Items listed in a dataset:
■ ■ ■

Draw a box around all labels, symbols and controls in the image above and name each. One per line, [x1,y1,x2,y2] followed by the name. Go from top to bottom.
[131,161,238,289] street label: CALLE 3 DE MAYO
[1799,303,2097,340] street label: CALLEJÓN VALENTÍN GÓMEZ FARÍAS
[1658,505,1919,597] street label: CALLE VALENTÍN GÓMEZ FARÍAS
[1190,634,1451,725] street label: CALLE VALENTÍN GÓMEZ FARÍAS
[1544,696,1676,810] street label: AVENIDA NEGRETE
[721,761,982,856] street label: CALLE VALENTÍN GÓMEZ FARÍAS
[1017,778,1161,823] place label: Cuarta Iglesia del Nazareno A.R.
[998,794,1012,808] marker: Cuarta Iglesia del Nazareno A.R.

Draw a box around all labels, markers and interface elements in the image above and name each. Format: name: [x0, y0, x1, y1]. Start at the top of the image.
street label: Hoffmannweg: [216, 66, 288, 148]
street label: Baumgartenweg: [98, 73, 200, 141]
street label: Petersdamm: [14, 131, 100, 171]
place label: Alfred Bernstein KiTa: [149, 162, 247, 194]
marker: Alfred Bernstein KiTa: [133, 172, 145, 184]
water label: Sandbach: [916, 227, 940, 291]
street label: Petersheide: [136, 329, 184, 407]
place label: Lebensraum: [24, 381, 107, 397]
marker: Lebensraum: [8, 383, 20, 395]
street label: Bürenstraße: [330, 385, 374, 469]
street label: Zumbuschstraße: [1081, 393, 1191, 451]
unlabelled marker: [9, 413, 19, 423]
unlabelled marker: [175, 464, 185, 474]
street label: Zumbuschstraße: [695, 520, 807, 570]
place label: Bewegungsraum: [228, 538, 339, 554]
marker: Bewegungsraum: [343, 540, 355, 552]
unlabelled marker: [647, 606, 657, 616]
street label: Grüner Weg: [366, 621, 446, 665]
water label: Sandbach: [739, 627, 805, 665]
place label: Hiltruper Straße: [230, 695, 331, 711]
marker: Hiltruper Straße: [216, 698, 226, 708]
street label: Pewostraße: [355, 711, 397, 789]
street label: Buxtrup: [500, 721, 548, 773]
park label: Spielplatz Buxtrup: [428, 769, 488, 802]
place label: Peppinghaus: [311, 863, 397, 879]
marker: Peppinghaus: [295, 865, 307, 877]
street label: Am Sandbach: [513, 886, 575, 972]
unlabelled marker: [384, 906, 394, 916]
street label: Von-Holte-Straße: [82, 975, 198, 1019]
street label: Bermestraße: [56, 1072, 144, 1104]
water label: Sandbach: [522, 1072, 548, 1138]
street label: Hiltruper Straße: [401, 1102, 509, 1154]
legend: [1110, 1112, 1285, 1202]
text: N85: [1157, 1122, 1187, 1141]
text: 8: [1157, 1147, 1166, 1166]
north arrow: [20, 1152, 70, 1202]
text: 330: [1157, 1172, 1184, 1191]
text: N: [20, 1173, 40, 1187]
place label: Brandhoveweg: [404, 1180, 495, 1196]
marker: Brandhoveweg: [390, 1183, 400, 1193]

■ ■ ■

> Task brief
Give the number of lines above in which the word "Buxtrup" occurs, with nothing else.

> Task response
2